Collected data
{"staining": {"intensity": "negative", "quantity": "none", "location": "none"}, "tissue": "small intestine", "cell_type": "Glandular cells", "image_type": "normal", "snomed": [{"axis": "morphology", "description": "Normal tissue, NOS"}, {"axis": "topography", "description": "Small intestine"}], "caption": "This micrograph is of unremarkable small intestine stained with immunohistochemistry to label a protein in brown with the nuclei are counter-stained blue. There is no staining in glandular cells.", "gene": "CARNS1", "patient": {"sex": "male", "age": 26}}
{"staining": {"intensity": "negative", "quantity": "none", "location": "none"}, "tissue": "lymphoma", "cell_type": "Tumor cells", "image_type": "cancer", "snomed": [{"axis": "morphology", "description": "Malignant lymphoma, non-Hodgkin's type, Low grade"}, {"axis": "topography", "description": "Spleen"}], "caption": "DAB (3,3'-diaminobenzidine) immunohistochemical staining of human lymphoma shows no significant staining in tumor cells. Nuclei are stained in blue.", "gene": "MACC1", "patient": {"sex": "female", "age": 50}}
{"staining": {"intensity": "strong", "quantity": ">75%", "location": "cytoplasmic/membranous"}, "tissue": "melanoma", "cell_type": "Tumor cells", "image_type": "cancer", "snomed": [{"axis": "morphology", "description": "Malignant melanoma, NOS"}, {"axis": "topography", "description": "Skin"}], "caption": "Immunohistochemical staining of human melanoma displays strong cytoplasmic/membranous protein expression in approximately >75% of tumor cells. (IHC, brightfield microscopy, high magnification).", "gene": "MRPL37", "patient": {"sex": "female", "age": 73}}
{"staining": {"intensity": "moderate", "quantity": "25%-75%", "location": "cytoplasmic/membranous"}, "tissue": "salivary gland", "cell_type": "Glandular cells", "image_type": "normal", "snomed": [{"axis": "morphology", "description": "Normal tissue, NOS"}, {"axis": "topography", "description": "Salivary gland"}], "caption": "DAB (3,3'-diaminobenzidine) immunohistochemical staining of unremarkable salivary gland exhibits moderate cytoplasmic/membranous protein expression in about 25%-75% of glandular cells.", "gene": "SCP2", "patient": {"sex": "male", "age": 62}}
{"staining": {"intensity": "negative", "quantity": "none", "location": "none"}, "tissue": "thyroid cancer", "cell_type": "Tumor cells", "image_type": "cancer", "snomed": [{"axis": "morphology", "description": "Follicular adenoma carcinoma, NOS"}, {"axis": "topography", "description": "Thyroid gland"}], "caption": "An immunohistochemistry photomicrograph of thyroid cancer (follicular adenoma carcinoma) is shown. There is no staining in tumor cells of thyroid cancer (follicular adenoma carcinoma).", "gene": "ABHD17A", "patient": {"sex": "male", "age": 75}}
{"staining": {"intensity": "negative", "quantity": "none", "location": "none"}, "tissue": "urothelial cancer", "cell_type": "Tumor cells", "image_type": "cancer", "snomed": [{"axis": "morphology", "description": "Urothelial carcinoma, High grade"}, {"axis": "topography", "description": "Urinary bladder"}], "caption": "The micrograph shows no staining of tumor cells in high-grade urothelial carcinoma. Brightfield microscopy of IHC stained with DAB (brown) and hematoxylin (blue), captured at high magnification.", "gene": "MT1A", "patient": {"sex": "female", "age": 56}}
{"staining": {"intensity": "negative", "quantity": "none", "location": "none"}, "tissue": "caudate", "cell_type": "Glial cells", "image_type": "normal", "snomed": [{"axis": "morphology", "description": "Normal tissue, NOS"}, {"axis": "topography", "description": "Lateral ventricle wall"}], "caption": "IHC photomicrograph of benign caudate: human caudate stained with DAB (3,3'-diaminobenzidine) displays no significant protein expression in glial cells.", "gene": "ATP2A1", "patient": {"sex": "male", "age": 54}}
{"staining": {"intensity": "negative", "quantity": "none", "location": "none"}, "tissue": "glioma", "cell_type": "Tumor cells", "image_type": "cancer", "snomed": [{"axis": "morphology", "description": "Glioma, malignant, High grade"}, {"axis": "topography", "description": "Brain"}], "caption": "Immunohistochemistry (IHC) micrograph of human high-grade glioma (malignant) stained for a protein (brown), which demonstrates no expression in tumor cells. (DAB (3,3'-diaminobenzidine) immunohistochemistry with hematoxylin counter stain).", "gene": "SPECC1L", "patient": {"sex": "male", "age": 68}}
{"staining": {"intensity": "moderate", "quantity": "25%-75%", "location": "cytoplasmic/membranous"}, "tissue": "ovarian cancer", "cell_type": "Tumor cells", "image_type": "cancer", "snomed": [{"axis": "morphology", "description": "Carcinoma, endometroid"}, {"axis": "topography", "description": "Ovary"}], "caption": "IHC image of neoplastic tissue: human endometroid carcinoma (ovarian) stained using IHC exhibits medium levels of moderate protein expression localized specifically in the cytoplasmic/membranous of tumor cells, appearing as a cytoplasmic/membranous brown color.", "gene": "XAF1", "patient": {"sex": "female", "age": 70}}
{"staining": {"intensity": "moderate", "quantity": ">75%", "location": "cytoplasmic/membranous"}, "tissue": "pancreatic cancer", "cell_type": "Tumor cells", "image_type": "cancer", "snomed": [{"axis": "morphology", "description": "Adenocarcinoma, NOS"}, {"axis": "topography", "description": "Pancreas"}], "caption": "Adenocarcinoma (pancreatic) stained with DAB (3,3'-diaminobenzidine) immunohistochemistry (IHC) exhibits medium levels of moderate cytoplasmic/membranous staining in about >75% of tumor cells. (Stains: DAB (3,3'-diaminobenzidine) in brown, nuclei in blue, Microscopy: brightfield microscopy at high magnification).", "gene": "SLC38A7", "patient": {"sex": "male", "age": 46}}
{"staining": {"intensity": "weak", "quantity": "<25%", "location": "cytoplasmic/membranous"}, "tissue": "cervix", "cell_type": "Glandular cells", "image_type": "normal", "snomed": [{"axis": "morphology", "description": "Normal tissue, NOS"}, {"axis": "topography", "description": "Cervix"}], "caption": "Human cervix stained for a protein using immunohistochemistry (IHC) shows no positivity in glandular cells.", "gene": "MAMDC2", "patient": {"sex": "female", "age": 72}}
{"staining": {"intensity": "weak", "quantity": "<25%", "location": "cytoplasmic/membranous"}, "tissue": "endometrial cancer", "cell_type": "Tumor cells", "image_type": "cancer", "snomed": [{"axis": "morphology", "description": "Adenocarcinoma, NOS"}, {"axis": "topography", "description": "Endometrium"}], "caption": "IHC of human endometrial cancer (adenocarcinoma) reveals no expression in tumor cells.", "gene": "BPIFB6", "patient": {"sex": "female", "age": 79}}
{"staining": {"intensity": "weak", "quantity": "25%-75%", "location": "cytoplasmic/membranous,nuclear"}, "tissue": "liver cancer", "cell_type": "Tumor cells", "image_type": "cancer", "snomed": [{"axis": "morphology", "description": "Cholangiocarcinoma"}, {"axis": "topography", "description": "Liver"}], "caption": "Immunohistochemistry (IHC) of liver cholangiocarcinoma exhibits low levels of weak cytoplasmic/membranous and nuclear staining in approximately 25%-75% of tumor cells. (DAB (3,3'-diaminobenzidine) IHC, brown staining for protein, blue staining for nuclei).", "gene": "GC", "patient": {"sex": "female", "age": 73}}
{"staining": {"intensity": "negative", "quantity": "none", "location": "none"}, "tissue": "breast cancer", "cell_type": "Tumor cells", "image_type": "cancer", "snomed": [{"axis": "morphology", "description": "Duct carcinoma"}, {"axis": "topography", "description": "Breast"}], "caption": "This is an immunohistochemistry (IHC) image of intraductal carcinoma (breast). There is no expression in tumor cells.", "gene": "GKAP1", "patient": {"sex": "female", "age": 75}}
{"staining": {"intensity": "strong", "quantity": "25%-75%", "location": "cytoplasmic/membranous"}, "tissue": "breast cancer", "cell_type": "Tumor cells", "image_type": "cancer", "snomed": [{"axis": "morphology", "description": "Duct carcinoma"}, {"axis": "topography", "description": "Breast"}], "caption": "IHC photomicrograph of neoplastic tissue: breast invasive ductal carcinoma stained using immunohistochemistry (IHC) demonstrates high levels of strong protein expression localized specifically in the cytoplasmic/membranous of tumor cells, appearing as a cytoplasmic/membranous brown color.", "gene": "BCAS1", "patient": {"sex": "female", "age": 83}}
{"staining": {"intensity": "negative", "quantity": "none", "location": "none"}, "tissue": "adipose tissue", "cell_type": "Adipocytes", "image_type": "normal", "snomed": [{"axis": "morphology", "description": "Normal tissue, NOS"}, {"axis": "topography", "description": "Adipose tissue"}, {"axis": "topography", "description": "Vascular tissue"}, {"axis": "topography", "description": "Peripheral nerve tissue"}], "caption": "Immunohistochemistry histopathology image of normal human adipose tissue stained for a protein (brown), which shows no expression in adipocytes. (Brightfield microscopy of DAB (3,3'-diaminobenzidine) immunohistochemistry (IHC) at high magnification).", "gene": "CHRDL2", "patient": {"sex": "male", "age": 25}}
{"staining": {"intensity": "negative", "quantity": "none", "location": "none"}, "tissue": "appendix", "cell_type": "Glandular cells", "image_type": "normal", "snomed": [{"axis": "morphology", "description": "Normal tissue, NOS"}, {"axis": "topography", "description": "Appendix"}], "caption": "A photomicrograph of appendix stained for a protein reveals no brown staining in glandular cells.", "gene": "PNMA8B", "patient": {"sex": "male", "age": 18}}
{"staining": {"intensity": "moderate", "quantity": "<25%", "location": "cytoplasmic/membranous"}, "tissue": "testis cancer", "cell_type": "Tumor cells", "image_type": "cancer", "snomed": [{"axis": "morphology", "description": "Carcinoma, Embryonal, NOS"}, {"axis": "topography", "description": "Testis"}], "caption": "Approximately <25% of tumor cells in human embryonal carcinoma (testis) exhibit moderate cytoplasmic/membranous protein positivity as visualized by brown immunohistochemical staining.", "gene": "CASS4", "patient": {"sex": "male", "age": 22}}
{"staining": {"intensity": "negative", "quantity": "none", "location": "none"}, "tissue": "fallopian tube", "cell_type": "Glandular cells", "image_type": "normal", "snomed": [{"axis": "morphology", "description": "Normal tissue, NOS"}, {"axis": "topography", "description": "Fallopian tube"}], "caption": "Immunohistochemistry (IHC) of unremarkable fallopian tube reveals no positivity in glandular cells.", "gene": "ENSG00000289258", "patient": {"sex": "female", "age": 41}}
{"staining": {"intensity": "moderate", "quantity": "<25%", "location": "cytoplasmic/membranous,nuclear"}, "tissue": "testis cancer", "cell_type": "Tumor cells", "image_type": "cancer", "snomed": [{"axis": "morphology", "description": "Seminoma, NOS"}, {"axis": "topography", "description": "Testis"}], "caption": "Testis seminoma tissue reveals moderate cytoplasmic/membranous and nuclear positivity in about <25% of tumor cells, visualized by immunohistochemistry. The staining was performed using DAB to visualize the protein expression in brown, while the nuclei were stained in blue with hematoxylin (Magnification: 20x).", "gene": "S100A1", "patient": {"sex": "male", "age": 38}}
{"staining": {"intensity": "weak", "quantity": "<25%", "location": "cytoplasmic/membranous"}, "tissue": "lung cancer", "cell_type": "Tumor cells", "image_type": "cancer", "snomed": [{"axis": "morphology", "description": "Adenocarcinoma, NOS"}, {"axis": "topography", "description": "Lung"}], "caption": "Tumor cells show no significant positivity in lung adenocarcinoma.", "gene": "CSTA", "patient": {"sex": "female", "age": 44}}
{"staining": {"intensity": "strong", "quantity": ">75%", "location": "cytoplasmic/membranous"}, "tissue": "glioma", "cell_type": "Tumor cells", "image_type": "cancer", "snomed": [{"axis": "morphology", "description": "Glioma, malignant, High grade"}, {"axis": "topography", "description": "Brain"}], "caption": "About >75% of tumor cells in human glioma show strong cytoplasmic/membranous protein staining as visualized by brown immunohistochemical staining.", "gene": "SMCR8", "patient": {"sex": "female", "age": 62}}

## Work instruction
In the entries above, find the line with "(pancreatic) stained with" and the line with "cervix stained for", then restate word for word both of them and every line between, with nothing more.

## Task response
{"staining": {"intensity": "moderate", "quantity": ">75%", "location": "cytoplasmic/membranous"}, "tissue": "pancreatic cancer", "cell_type": "Tumor cells", "image_type": "cancer", "snomed": [{"axis": "morphology", "description": "Adenocarcinoma, NOS"}, {"axis": "topography", "description": "Pancreas"}], "caption": "Adenocarcinoma (pancreatic) stained with DAB (3,3'-diaminobenzidine) immunohistochemistry (IHC) exhibits medium levels of moderate cytoplasmic/membranous staining in about >75% of tumor cells. (Stains: DAB (3,3'-diaminobenzidine) in brown, nuclei in blue, Microscopy: brightfield microscopy at high magnification).", "gene": "SLC38A7", "patient": {"sex": "male", "age": 46}}
{"staining": {"intensity": "weak", "quantity": "<25%", "location": "cytoplasmic/membranous"}, "tissue": "cervix", "cell_type": "Glandular cells", "image_type": "normal", "snomed": [{"axis": "morphology", "description": "Normal tissue, NOS"}, {"axis": "topography", "description": "Cervix"}], "caption": "Human cervix stained for a protein using immunohistochemistry (IHC) shows no positivity in glandular cells.", "gene": "MAMDC2", "patient": {"sex": "female", "age": 72}}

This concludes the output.